The data below is to be transcribed word for word; pictures are to be excluded.

- Data listing

Segment Open

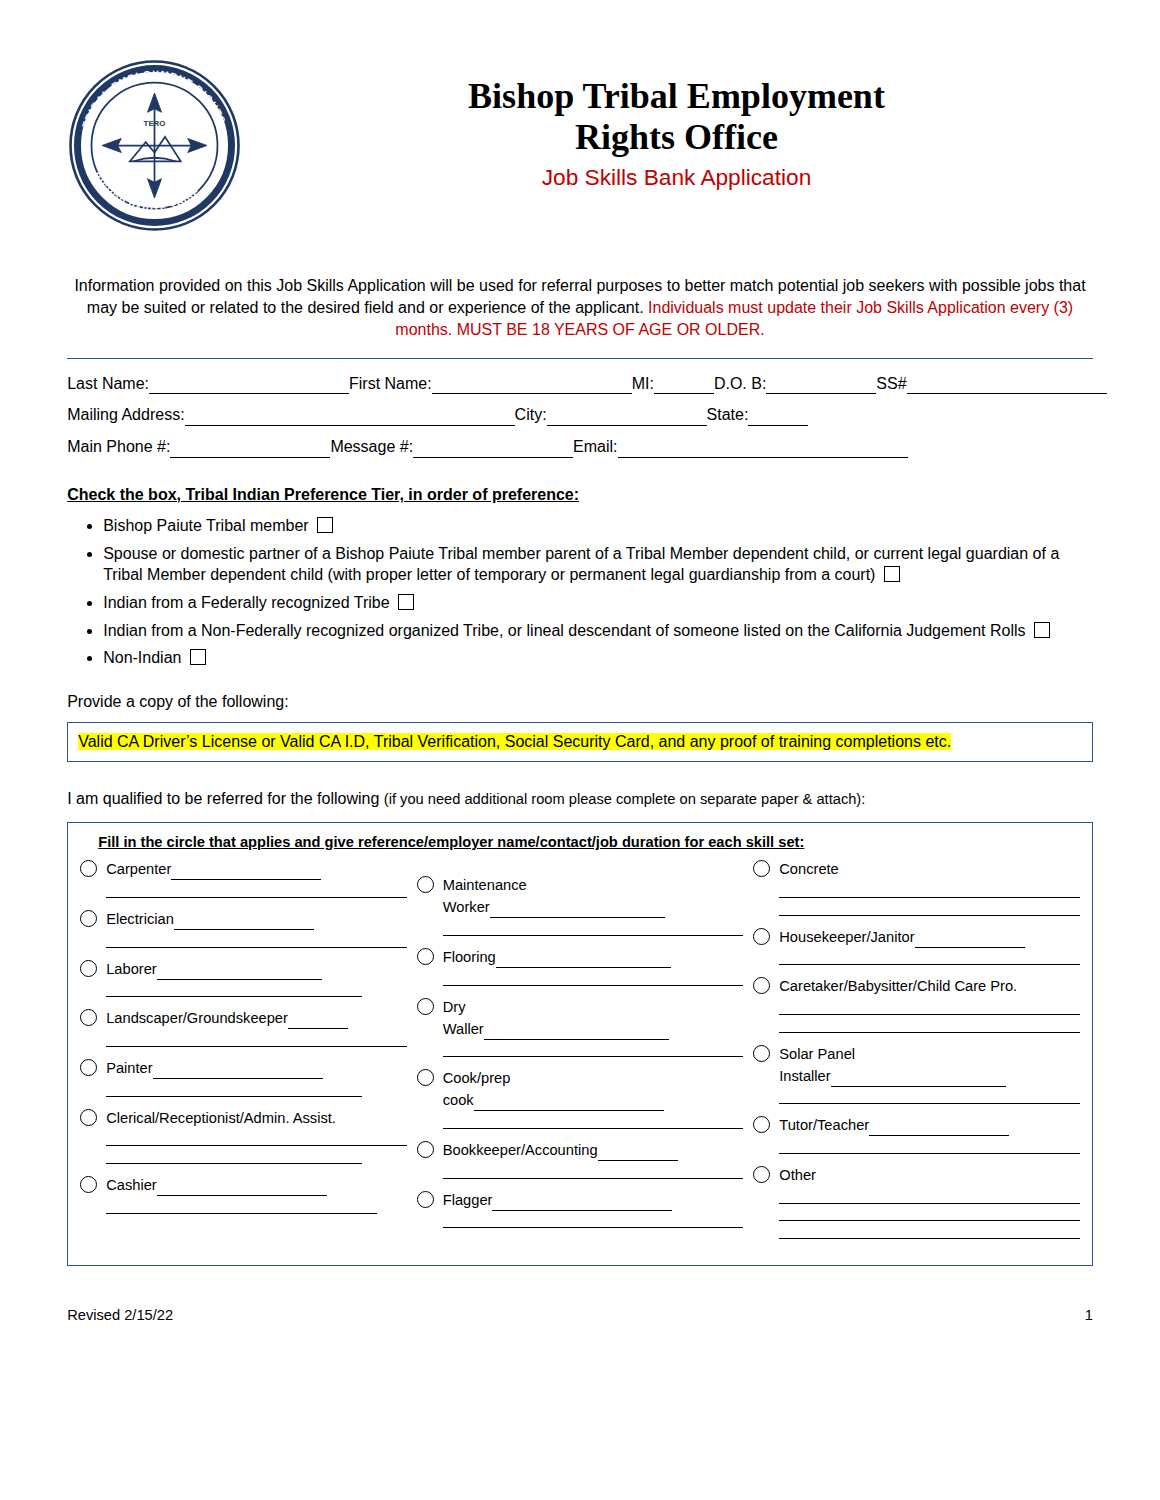TRIBAL EMPLOYMENT RIGHTS BISHOP PAIUTE TRIBE TERO
Bishop Tribal Employment
Rights Office
Job Skills Bank Application
Information provided on this Job Skills Application will be used for referral purposes to better match potential job seekers with possible jobs that may be suited or related to the desired field and or experience of the applicant. Individuals must update their Job Skills Application every (3) months. MUST BE 18 YEARS OF AGE OR OLDER.
Last Name: First Name: MI: D.O. B: SS#
Mailing Address: City: State:
Main Phone #: Message #: Email:
Check the box, Tribal Indian Preference Tier, in order of preference:
Bishop Paiute Tribal member
Spouse or domestic partner of a Bishop Paiute Tribal member parent of a Tribal Member dependent child, or current legal guardian of a Tribal Member dependent child (with proper letter of temporary or permanent legal guardianship from a court)
Indian from a Federally recognized Tribe
Indian from a Non-Federally recognized organized Tribe, or lineal descendant of someone listed on the California Judgement Rolls
Non-Indian
Provide a copy of the following:
Valid CA Driver’s License or Valid CA I.D, Tribal Verification, Social Security Card, and any proof of training completions etc.
I am qualified to be referred for the following (if you need additional room please complete on separate paper & attach):
Fill in the circle that applies and give reference/employer name/contact/job duration for each skill set:
Carpenter
Electrician
Laborer
Landscaper/Groundskeeper
Painter
Clerical/Receptionist/Admin. Assist.
Cashier
Maintenance
Worker
Flooring
Dry
Waller
Cook/prep
cook
Bookkeeper/Accounting
Flagger
Concrete
Housekeeper/Janitor
Caretaker/Babysitter/Child Care Pro.
Solar Panel
Installer
Tutor/Teacher
Other
Revised 2/15/22
1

Segment Closed

- Solution for this task
TRIBAL EMPLOYMENT RIGHTS BISHOP PAIUTE TRIBE TERO
Bishop Tribal Employment
Rights Office
Job Skills Bank Application
Information provided on this Job Skills Application will be used for referral purposes to better match potential job seekers with possible jobs that may be suited or related to the desired field and or experience of the applicant. Individuals must update their Job Skills Application every (3) months. MUST BE 18 YEARS OF AGE OR OLDER.
Last Name: First Name: MI: D.O. B: SS#
Mailing Address: City: State:
Main Phone #: Message #: Email:
Check the box, Tribal Indian Preference Tier, in order of preference:
Bishop Paiute Tribal member
Spouse or domestic partner of a Bishop Paiute Tribal member parent of a Tribal Member dependent child, or current legal guardian of a Tribal Member dependent child (with proper letter of temporary or permanent legal guardianship from a court)
Indian from a Federally recognized Tribe
Indian from a Non-Federally recognized organized Tribe, or lineal descendant of someone listed on the California Judgement Rolls
Non-Indian
Provide a copy of the following:
Valid CA Driver’s License or Valid CA I.D, Tribal Verification, Social Security Card, and any proof of training completions etc.
I am qualified to be referred for the following (if you need additional room please complete on separate paper & attach):
Fill in the circle that applies and give reference/employer name/contact/job duration for each skill set:
Carpenter
Electrician
Laborer
Landscaper/Groundskeeper
Painter
Clerical/Receptionist/Admin. Assist.
Cashier
Maintenance
Worker
Flooring
Dry
Waller
Cook/prep
cook
Bookkeeper/Accounting
Flagger
Concrete
Housekeeper/Janitor
Caretaker/Babysitter/Child Care Pro.
Solar Panel
Installer
Tutor/Teacher
Other
Revised 2/15/22
1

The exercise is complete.